The in vivo neuron-to-astrocyte lactate shuttle in human brain: Evidence from modeling of measured lactate levels during visual stimulation

Functional magnetic resonance spectroscopy (fMRS) allows the non-invasive measurement of metabolite concentrations in the human brain, including changes induced by variations in neurotransmission activity. However, the limited spatial and temporal resolution of fMRS does not allow specific measurements of metabolites in different cell types. Thus, the analysis of fMRS data in the context of compartmentalized metabolism requires the formulation and application of mathematical models. In the present study we utilized the mathematical model introduced by Simpson et al. (2007) to gain insights into compartmentalized metabolism in vivo from the fMRS data obtained in humans at ultra high magnetic field by Mangia et al. (2007a).

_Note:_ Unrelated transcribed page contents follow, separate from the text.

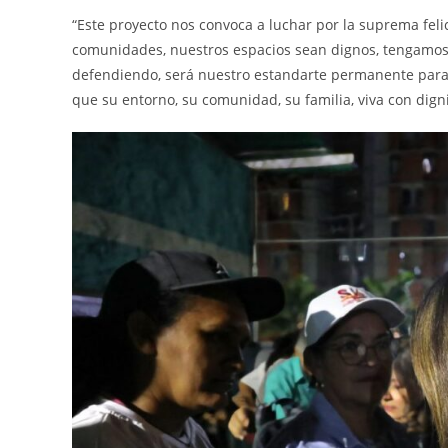
“Este proyecto nos convoca a luchar por la suprema fel
comunidades, nuestros espacios sean dignos, tengamos 
defendiendo, será nuestro estandarte permanente para 
que su entorno, su comunidad, su familia, viva con dig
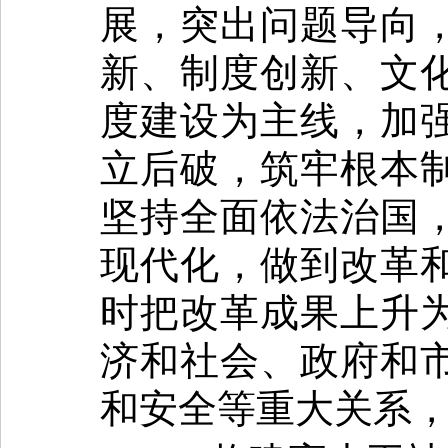
展，突出问题导向
新、制度创新、文
度建设为主线，加
立后破，筑牢根本
坚持全面依法治国
现代化，做到改革
时把改革成果上升
济和社会、政府和
和安全等重大关系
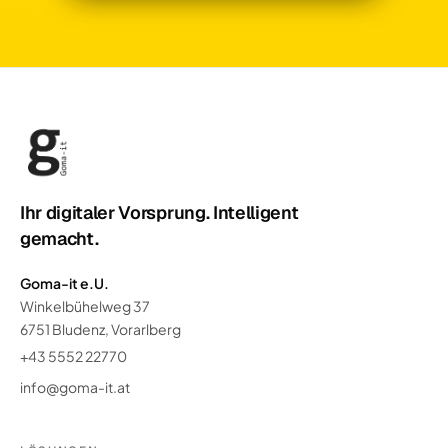
Ihr digitaler Vorsprung. Intelligent
gemacht.
Goma-it e.U.
Winkelbühelweg 37
6751 Bludenz, Vorarlberg
+43 5552 22770
info@goma-it.at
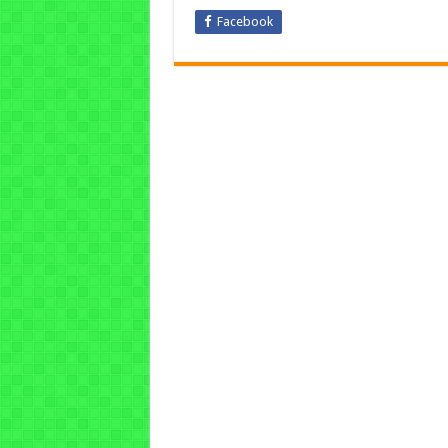
Facebook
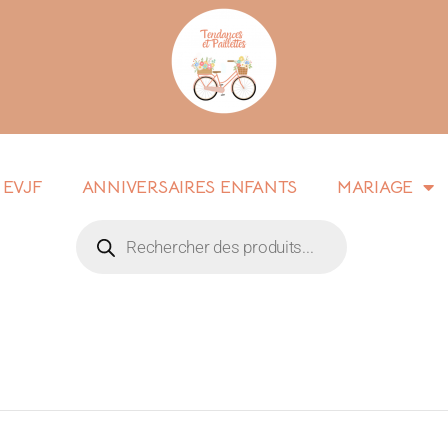
EVJF
ANNIVERSAIRES ENFANTS
MARIAGE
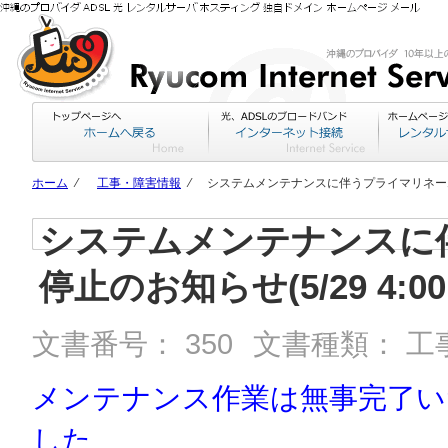
ホーム
⁄
工事・障害情報
⁄
システムメンテナンスに伴うプライマリネームサーバ
システムメンテナンスに
停止のお知らせ(5/29 4:00
文書番号：
350
文書種類：
工
メンテナンス作業は無事完了
した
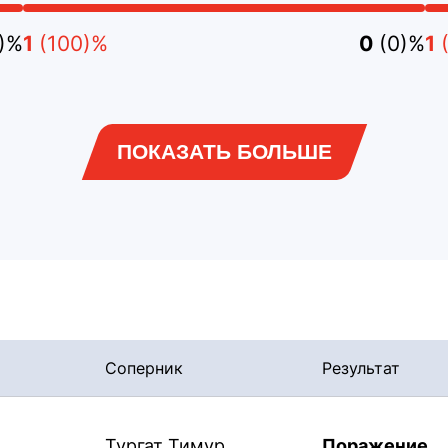
0)%
1
(100)%
0
(0)%
1
ПОКАЗАТЬ БОЛЬШЕ
Соперник
Результат
Тургат Тимур
Поражение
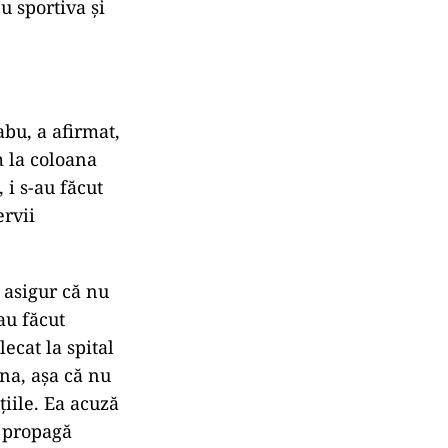
u sportiva și
bu, a afirmat,
m la coloana
 i s-au făcut
ervii
 asigur că nu
au făcut
ecat la spital
ina, aşa că nu
ţiile. Ea acuză
e propagă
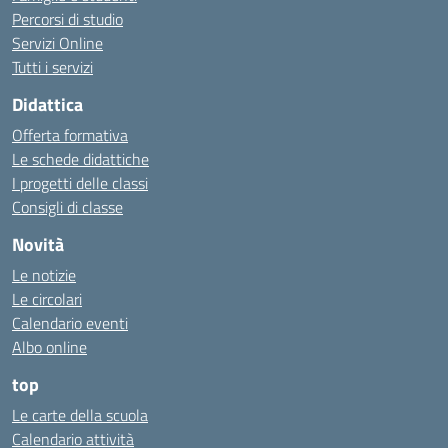
Percorsi di studio
Servizi Online
Tutti i servizi
Didattica
Offerta formativa
Le schede didattiche
I progetti delle classi
Consigli di classe
Novità
Le notizie
Le circolari
Calendario eventi
Albo online
top
Le carte della scuola
Calendario attività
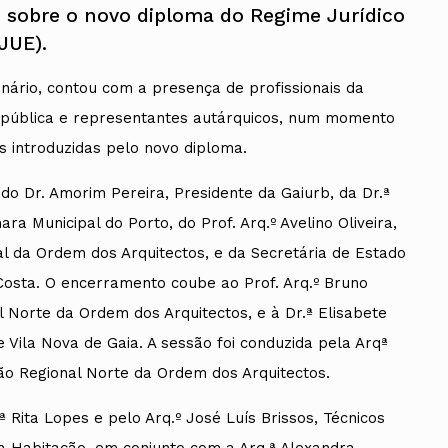
o sobre o novo diploma do Regime Jurídico
JUE).
nário, contou com a presença de profissionais da
o pública e representantes autárquicos, num momento
s introduzidas pelo novo diploma.
do Dr. Amorim Pereira, Presidente da Gaiurb, da Dr.ª
ra Municipal do Porto, do Prof. Arq.º Avelino Oliveira,
al da Ordem dos Arquitectos, e da Secretária de Estado
 Costa. O encerramento coube ao Prof. Arq.º Bruno
 Norte da Ordem dos Arquitectos, e à Dr.ª Elisabete
 Vila Nova de Gaia. A sessão foi conduzida pela Arqª
ção Regional Norte da Ordem dos Arquitectos.
ª Rita Lopes e pelo Arq.º José Luís Brissos, Técnicos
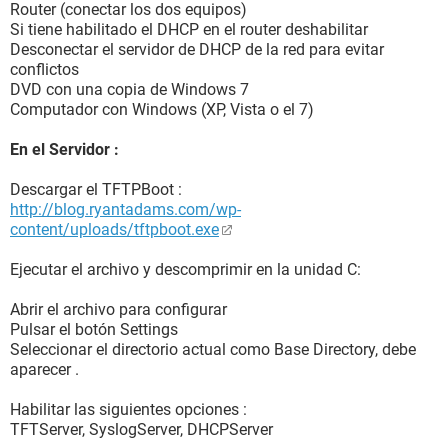
Router (conectar los dos equipos)
Si tiene habilitado el DHCP en el router deshabilitar
Desconectar el servidor de DHCP de la red para evitar
conflictos
DVD con una copia de Windows 7
Computador con Windows (XP, Vista o el 7)
En el Servidor :
Descargar el TFTPBoot :
http://blog.ryantadams.com/wp-
content/uploads/tftpboot.exe
Ejecutar el archivo y descomprimir en la unidad C:
Abrir el archivo para configurar
Pulsar el botón Settings
Seleccionar el directorio actual como Base Directory, debe
aparecer .
Habilitar las siguientes opciones :
TFTServer, SyslogServer, DHCPServer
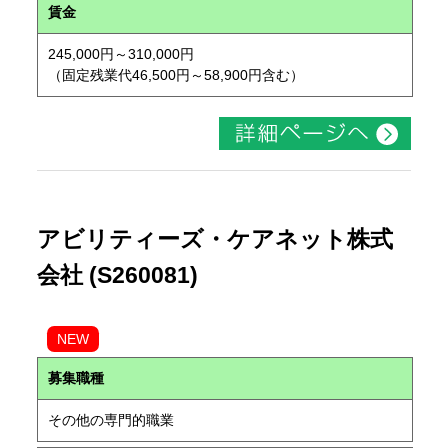
賃金
245,000円～310,000円
（固定残業代46,500円～58,900円含む）
アビリティーズ・ケアネット株式
会社 (S260081)
NEW
募集職種
その他の専門的職業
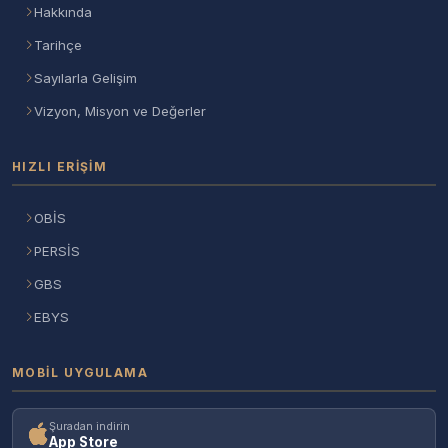
Hakkında
Tarihçe
Sayılarla Gelişim
Vizyon, Misyon ve Değerler
HIZLI ERIŞIM
OBİS
PERSİS
GBS
EBYS
MOBIL UYGULAMA
Şuradan indirin
App Store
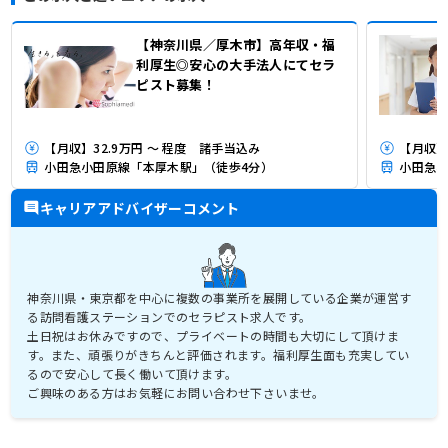
【神奈川県／厚木市】高年収・福
利厚生◎安心の大手法人にてセラ
ピスト募集！
【月収】32.9万円 ～ 程度 諸手当込み
【月収】2
小田急小田原線「本厚木駅」（徒歩4分）
小田急小
キャリアアドバイザーコメント
神奈川県・東京都を中心に複数の事業所を展開している企業が運営す
る訪問看護ステーションでのセラピスト求人です。
土日祝はお休みですので、プライベートの時間も大切にして頂けま
す。また、頑張りがきちんと評価されます。福利厚生面も充実してい
るので安心して長く働いて頂けます。
ご興味のある方はお気軽にお問い合わせ下さいませ。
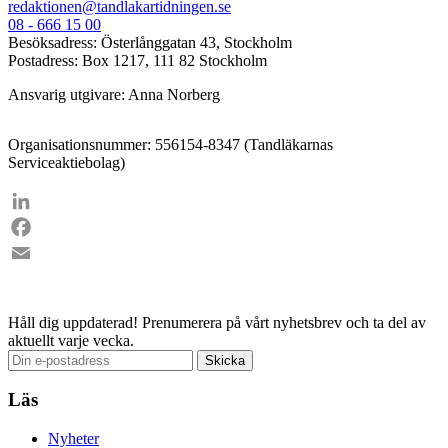
redaktionen@tandlakartidningen.se
08 - 666 15 00
Besöksadress: Österlånggatan 43, Stockholm
Postadress: Box 1217, 111 82 Stockholm
Ansvarig utgivare: Anna Norberg
Organisationsnummer: 556154-8347 (Tandläkarnas
Serviceaktiebolag)
LinkedIn
Facebook
Email
Håll dig uppdaterad!
Prenumerera på vårt nyhetsbrev och ta del av
aktuellt varje vecka.
Läs
Nyheter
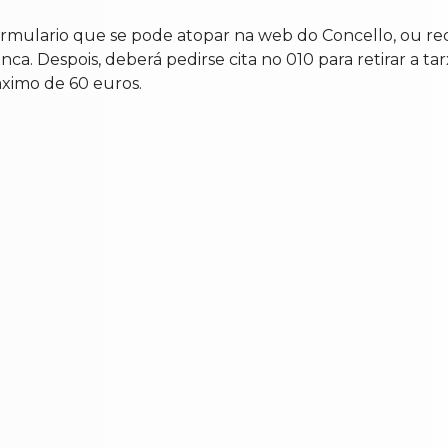
ormulario que se pode atopar na web do Concello, ou reco
ca. Despois, deberá pedirse cita no 010 para retirar a tar
ximo de 60 euros.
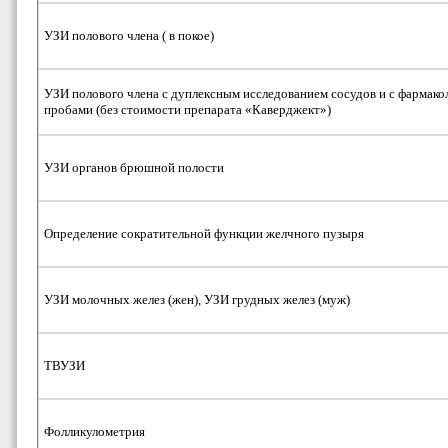
УЗИ полового члена ( в покое)
УЗИ полового члена с дуплексным исследованием сосудов и с фармак
пробами (без стоимости препарата «Каверджект»)
УЗИ органов брюшной полости
Определение сократительной функции желчного пузыря
УЗИ молочных желез (жен), УЗИ грудных желез (муж)
ТВУЗИ
Фолликулометрия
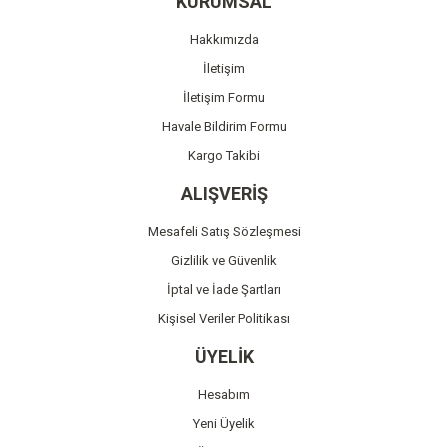
KURUMSAL
Ürün açıklamasında eksik bilgiler bulunuyor.
Hakkımızda
Ürün bilgilerinde hatalar bulunuyor.
İletişim
Ürün fiyatı diğer sitelerden daha pahalı.
İletişim Formu
Bu ürüne benzer farklı alternatifler olmalı.
Havale Bildirim Formu
Kargo Takibi
ALIŞVERİŞ
Mesafeli Satış Sözleşmesi
Gönder
Gizlilik ve Güvenlik
İptal ve İade Şartları
Kişisel Veriler Politikası
ÜYELİK
Hesabım
Yeni Üyelik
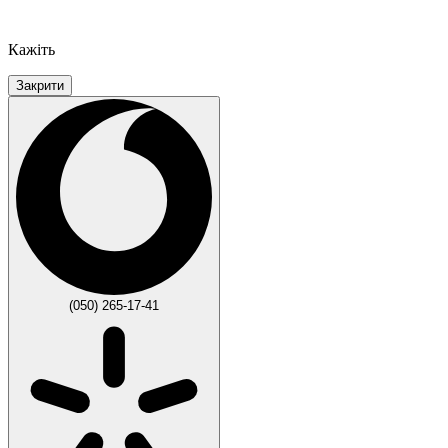
Кажіть
Закрити
(050) 265-17-41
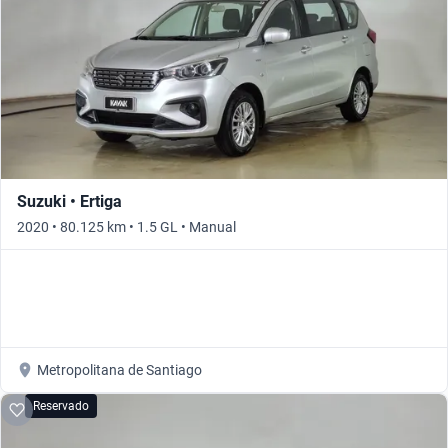
Suzuki • Ertiga
2020 • 80.125 km • 1.5 GL • Manual
Metropolitana de Santiago
Reservado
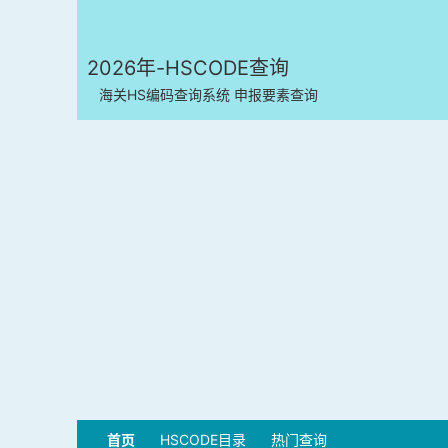
2026年-HSCODE查询
海关HS编码查询系统 申报要素查询
首页
HSCODE目录
热门查询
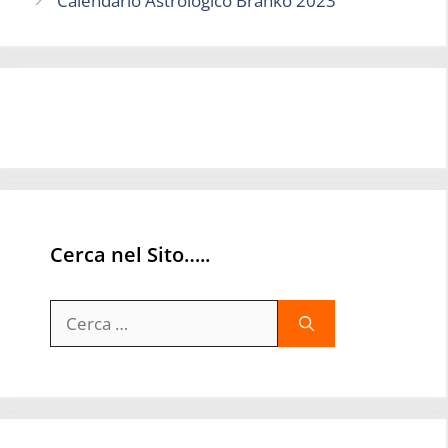
Calendario Astrologico Branko 2023
Cerca nel Sito…..
Ricerca
per:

This model simulates brain glucose and lactate levels in a theoretical cortical slice. Using experimentally determined concentrations and catalytic activities for the respective transporter proteins, we calculate inflow and export of glucose and lactate in endothelium, astrocytes, and neurons. We then vary neuronal and astrocytic glucose and lactate utilization capacities until close correspondence is observed between in vivo and simulated glucose and lactate levels. The results of the simulations indicate that, when literature values of glucose transport capacity are utilized, the fMRS data are consistent with export of lactate by neurons and import of lactate by astrocytes, a mechanism that can be referred to as a neuron-to-astrocyte lactate shuttle. A shuttle of lactate from astrocytes to neurons could be simulated, but this required the astrocytic glucose transport capacity to be increased by 12-fold, and required that neurons not respond to activation with increased glycolysis, two conditions that are not supported by current literature.